# Help Finding a Pigeon



## PrincessPA5 (Feb 27, 2012)

My husband had pet pigeons growing up and now that we are finally getting our own home he has expressed a desire to have a new pigeon, problem is I can't seem to find anyone locally who raises pigeons. We are looking for a weaned but very young bird so that it will bond with him. We have no intentions of showing it or racing it or anything of that sort, just a feathered friend for our family. Any ideas?
Also, I have found some people who sell racing birds and ship them but I was kind of hoping to find babies within driving distance, somehow the idea of being mailed seems stressful to me and I would like to avoid it. I live in NE Indiana between Fort Wayne & Goshen. Any help would be greatly appreciated. I am just looking for a healthy young bird, no breeds or pedigrees necessary....Thanks!


----------



## orock (Mar 28, 2011)

Welcome to PT, I am pretty sure someone here will be able to help you.


----------



## goga82 (Aug 17, 2009)

why not a hand raised feral pigeon.. i think they even better than homers


----------



## spirit wings (Mar 29, 2008)

here is a list of breeders by state..not sure how up to date it is but you can scroll down to IN and there a few listed.

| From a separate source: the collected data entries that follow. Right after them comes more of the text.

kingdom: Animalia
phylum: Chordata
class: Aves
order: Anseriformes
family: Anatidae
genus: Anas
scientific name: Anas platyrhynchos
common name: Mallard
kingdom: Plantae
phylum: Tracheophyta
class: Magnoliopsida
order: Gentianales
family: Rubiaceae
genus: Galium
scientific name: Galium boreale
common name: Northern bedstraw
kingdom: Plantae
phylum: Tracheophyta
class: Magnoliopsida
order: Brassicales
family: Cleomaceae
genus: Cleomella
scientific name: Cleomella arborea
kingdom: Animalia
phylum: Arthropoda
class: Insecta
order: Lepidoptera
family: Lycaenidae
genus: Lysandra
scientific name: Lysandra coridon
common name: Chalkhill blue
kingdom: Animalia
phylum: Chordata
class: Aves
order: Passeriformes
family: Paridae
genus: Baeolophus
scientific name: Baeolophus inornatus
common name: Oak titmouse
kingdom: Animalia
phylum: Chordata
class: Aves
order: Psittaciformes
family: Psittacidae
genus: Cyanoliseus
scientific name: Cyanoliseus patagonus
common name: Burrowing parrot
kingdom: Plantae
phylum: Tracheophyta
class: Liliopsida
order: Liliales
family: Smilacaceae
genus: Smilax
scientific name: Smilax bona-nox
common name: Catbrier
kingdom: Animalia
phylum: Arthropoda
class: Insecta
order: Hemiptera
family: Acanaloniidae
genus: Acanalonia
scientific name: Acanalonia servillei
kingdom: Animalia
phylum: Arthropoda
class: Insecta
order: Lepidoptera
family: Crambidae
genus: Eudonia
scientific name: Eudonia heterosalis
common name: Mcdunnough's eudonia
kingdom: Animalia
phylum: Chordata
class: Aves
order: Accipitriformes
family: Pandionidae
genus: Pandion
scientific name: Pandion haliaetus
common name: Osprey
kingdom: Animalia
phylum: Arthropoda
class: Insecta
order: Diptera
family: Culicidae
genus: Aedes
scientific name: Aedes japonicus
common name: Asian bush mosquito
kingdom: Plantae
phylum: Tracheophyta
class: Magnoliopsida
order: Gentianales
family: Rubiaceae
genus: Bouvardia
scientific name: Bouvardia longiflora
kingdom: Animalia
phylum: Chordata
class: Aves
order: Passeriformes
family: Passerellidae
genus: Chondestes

http://mumtazticloft.com/PigeonBreeders.asp


And here is some classifieds by breed of pigeon.

http://www.purebredpigeon.com/classifieds.htm


good luck with you're search. hope you get what you want and enjoy you're pet!


----------



## TylerBro (Mar 14, 2011)

i live in toledo ohio ... but thats a few hours away from you


----------



## PrincessPA5 (Feb 27, 2012)

@Goga ~Nothing against feral pigeons, but I have a young child and would prefer not to risk any bugs at the get go

@SpiritWings ~Thank you again!

@TylerBro ~I am talking to another member about possibly getting a baby from them, but if that falls through for whatever reason, I'll message you, thank you!


----------



## goga82 (Aug 17, 2009)

hand raised baby ferals dont have bugs.. homers have feather lice too 
all the other exotic breeds of pigeons have lice too.. sprays have been invented for that..
if u gonna get a bird tho.. specially since u want a young bird that just been weaned i wouldnt recomend shipping in this weather.. babys get sick.. travel can extend to more than one day .. i had a bad experience with shipping and never again.. u might get the sick bird by the time it reaches ur place
im sure plenty of people in ohio or even pittsburgh have pigeons that they can sell or adopt..


----------